Modularização do Morfismo de Redes Neurais2017 Feb 03
Quem foi que disse que não podem ocorrer alterações morfológicas nas arquiteturas/topologias de Redes Neurais?
Abstract: In this work we study the problem of network morphism, an effective learning scheme to morph a well-trained neural network to a new one with the network function completely preserved. Different from existing work where basic morphing types on the layer level were addressed, we target at the central problem of network morphism at a higher level, i.e., how a convolutional layer can be morphed into an arbitrary module of a neural network. To simplify the representation of a network, we abstract a module as a graph with blobs as vertices and convolutional layers as edges, based on which the morphing process is able to be formulated as a graph transformation problem. Two atomic morphing operations are introduced to compose the graphs, based on which modules are classified into two families, i.e., simple morphable modules and complex modules. We present practical morphing solutions for both of these two families, and prove that any reasonable module can be morphed from a single convolutional layer. Extensive experiments have been conducted based on the state-of-the-art ResNet on benchmark datasets, and the effectiveness of the proposed solution has been verified.
Conclusions: This paper presented a systematic study on the problem of network morphism at a higher level, and tried to answer the central question of such learning scheme, i.e., whether and how a convolutional layer can be morphed into an arbitrary module.
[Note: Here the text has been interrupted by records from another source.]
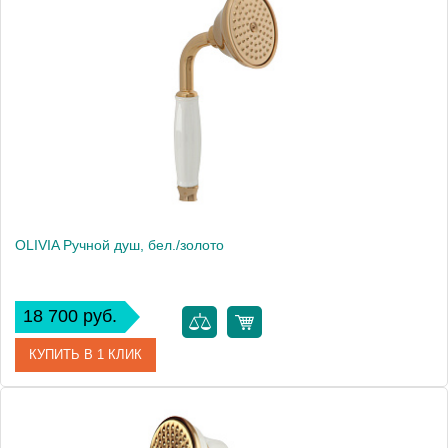
Артикул
18993
Производитель
Migliore
Высота, см
9.5000
Вес, кг
0.46
OLIVIA Ручной душ, бел./золото
18 700 руб.
КУПИТЬ В 1 КЛИК
Артикул
19017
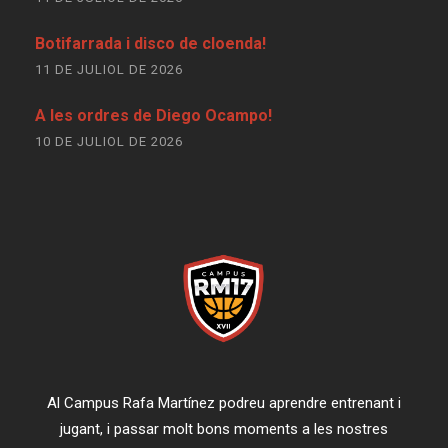
Botifarrada i disco de cloenda!
11 DE JULIOL DE 2026
A les ordres de Diego Ocampo!
10 DE JULIOL DE 2026
Al Campus Rafa Martínez podreu aprendre entrenant i
jugant, i passar molt bons moments a les nostres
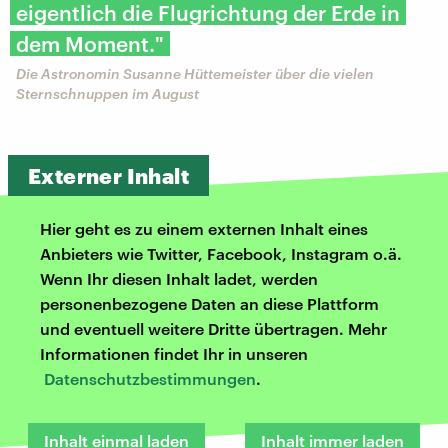
eigentlich die Flugrichtung der Erde in
dem Moment."
Die Astronomin Susanne Hüttemeister über die vielen
Sternschnuppen im August
Externer Inhalt
Hier geht es zu einem externen Inhalt eines
Anbieters wie Twitter, Facebook, Instagram o.ä.
Wenn Ihr diesen Inhalt ladet, werden
personenbezogene Daten an diese Plattform
und eventuell weitere Dritte übertragen. Mehr
Informationen findet Ihr in unseren
Datenschutzbestimmungen
.
Inhalt einmal laden
Inhalt immer laden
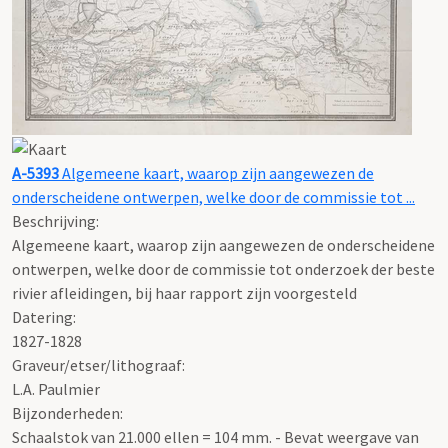
A-5393
Algemeene kaart, waarop zijn aangewezen de
onderscheidene ontwerpen, welke door de commissie tot ...
Beschrijving:
Algemeene kaart, waarop zijn aangewezen de onderscheidene
ontwerpen, welke door de commissie tot onderzoek der beste
rivier afleidingen, bij haar rapport zijn voorgesteld
Datering
:
1827-1828
Graveur/etser/lithograaf:
L.A. Paulmier
Bijzonderheden:
Schaalstok van 21.000 ellen = 104 mm. - Bevat weergave van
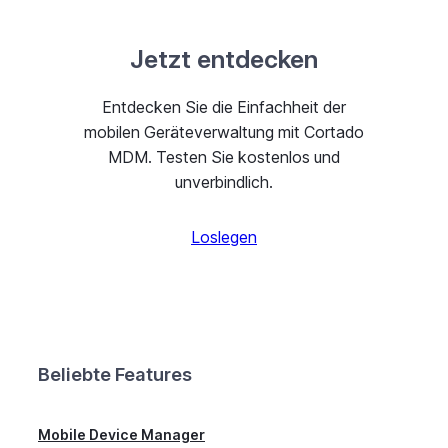
Jetzt entdecken
Entdecken Sie die Einfachheit der
mobilen Geräteverwaltung mit Cortado
MDM. Testen Sie kostenlos und
unverbindlich.
Loslegen
Beliebte Features
Mobile Device Manager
To facilitate the study, we abstracted a modular network as a graph, and formulated the process of network morphism as a graph transformation process. Based on this formulation, both simple morphable modules and complex modules have been defined and corresponding morphing algorithms have been proposed. We have shown that a convolutional layer can be morphed into any module of a network. We have also carried out experiments to illustrate how to achieve a better performing model based on the state-of-the-art ResNet with minimal extra computational cost on benchmark datasets.